Embora sejam ambientes inóspitos e indesejados por qualquer pessoa em sã consciência, os presídios costumam ser cenários bastante atraentes no cinema. No conforto da poltrona, os espectadores exclusivamente assistem aos perrengues alheios, de quem tem que conviver com pessoas que fizeram as coisas mais abomináveis e que precisa mourejar com um sistema carcerário em universal hostil, quando não cruel.
Mas os “filmes de prisão” também falam bastante sobre a sociedade do lado de fora. É simples que a bestialidade de alguns detentos também atrai, de modo sensacionalista, segmento dos espectadores, mas muito do interesse dessas obras se deve à exploração de uma faceta dos presidiários que o mundo extrínseco não tem interesse em saber: o lado humano dos detentos. Suas contradições, talvez até suas razões, seu espírito solidário.
E alguns deles, porquê “Um Sonho de Liberdade”, de Frank Darabont, de 1994, tocam tão profundamente as plateias que se tornam cults instantâneos. “Sing Sing” nunca chega a ter o nível de adesão do público porquê o longa de Darabont, mas segue a mesma risca, tentando apresentar o presídio porquê um sítio terrível, mas também capaz de propiciar momentos construtivos na vida dos internos. Proporcionado sobretudo pelo arrimo reciprocamente entre os presidiários.
O longa, dirigido por Greg Kwedar, inspira-se em uma experiência carcerária real, de um programa de restauração de internos por meio do teatro na enxovia. Clarence Maclin, ex-presidiário que participou desse programa, escreveu um roteiro sobre sua experiência, que foi levado à tela com o próprio Maclin no papel de si mesmo. A maior segmento do elenco, aliás, também é de ex-presos que integraram o programa, o que ajuda a trazer um elemento de verdade ao filme.
Na trama, Maclin, divulgado na enxovia porquê Divine Eye, entra para o grupo teatral e traz ideias inovadoras. Em vez de montagens sisudas, sugere um tanto mais aventado, com mais conexão com os presidiários. Assim, entra em conflito com Divine G, vivido por Colman Domingo (um dos poucos atores profissionais em cena), que foi recluso injustamente, mas que tenta não enlouquecer se dedicando a atuar e ortografar peças para o grupo. Mas logo os dois esquentadinhos entendem que têm muito mais a lucrar caso se unam do que se ficarem em disputas pequenas, que não levam a zero.
Sing Sing é o nome do presídio em questão —o termo vem de um linguagem indígena da América do Setentrião, mas remete inevitavelmente ao verbo “to sing”, que em inglês significa “trovar”. Ou seja, há marchetado no título do longa uma certa exortação à frase artística –”cante, cante”, que seria um modo metafórico de falar sobre o que os encarcerados precisam fazer para manter a sanidade na prisão. Não só ao encarar os erros do pretérito, mas também as dificuldades atuais e a falta completa de perspectivas para o horizonte. A arte, nesse sentido, pode ser magnificamente terapia.
O filme é sobrecarregado de positividade, mesmo nos trechos mais pesados. Mas se não se centrasse tanto no confronto entre os dois Divines e se predispusesse a ser uma obra verdadeiramente focada em desvendar as demais personagens, talvez fosse um filme mais valioso. Porque é justamente esse material mais bruto, dos presidiários interpretando versões de si mesmos, que o longa traz de diferencial –tudo o mais, é melodrama prisional corriqueiro.
Invocar os presidiários não profissionais de “não atores” seria um erro, porque os que aparecem no filme demonstram simples conhecimento das convenções de uma performance.

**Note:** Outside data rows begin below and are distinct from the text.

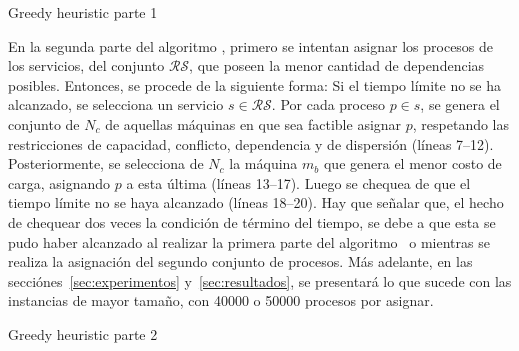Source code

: \documentclass[../informe2.tex]{subfiles}
\begin{document}
\begin{algorithm}[h]
	\caption{Greedy heuristic parte 1}\label{greedy-1}
	\begin{algorithmic}[1]
				\EndIf{}
			\EndFor{}
			\EndIf{}

			\EndIf{}
		\EndFor{}
		\EndProcedure{}
	\end{algorithmic}
\end{algorithm}
\noindent En la segunda parte del algoritmo \greedy, primero se intentan asignar los procesos de los servicios, del conjunto $\mathcal{RS}$, que poseen la menor cantidad de dependencias posibles. Entonces, se procede de la siguiente forma: Si el tiempo límite no se ha alcanzado, se selecciona un servicio $s \in \mathcal{RS}$. Por cada proceso $p \in s$, se genera el conjunto de $N_c$ de aquellas máquinas en que sea factible asignar $p$, respetando las restricciones de capacidad, conflicto, dependencia y de dispersión (líneas 7--12). Posteriormente, se selecciona de $N_c$ la máquina $m_b$ que genera el menor costo de carga, asignando $p$ a esta última (líneas 13--17). Luego se chequea de que el tiempo límite no se haya alcanzado (líneas 18--20). Hay que señalar que, el hecho de chequear dos veces la condición de término del tiempo, se debe a que esta se pudo haber alcanzado al realizar la primera parte del algoritmo \greedy\ o mientras se realiza la asignación del segundo conjunto de procesos. Más adelante, en las secciónes~\ref{sec:experimentos} y~\ref{sec:resultados}, se presentará lo que sucede con las instancias de mayor tamaño, con 40000 o 50000 procesos por asignar.\\

\begin{algorithm}[h]
	\caption{Greedy heuristic parte 2}\label{greedy-2}
	\begin{algorithmic}[1]
			\EndIf{}
					\EndIf{}
				\EndFor{}
				\EndIf{}
				\EndIf{}
			\EndFor{}
		\EndFor{}
		\EndProcedure{}
	\end{algorithmic}
\end{algorithm}
\end{document}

Porque apesar de eles aparecerem em cena interpretando variações do que eles mesmos são (ou foram) na vida real, não atuam com a crueza e os desacertos que os “não atores” em universal costumam patentear em filmes. E são todos excelentes –um testemunha desavisado poderia facilmente crer que são profissionais.
O grande destaque é mesmo Maclin. Mas Colman Domingo tem uma atuação admiravelmente precisa, muito difícil dada a sua exigência de profissional em meio a amadores. Propenso ao histrionismo, desta vez ele demonstra um enorme autocontrole. Tem a exata noção de que precisava evitar que sua expansividade dominasse o longa. Ele entende que seu personagem tem uma importante função de “escada” aos ex-presidiários reais reproduzindo suas experiências.
O que tem um efeito paralelo ruim: seu personagem não nos oferece substrato o suficiente para compreendermos suas motivações. A docilidade com a qual aceita estar na enxovia sem ter cometido crimes, por exemplo, nunca é por totalidade persuasivo. Mas a grandeza do ator em admitir se esmaecer em nome dos colegas já tornam o filme digno de assombro.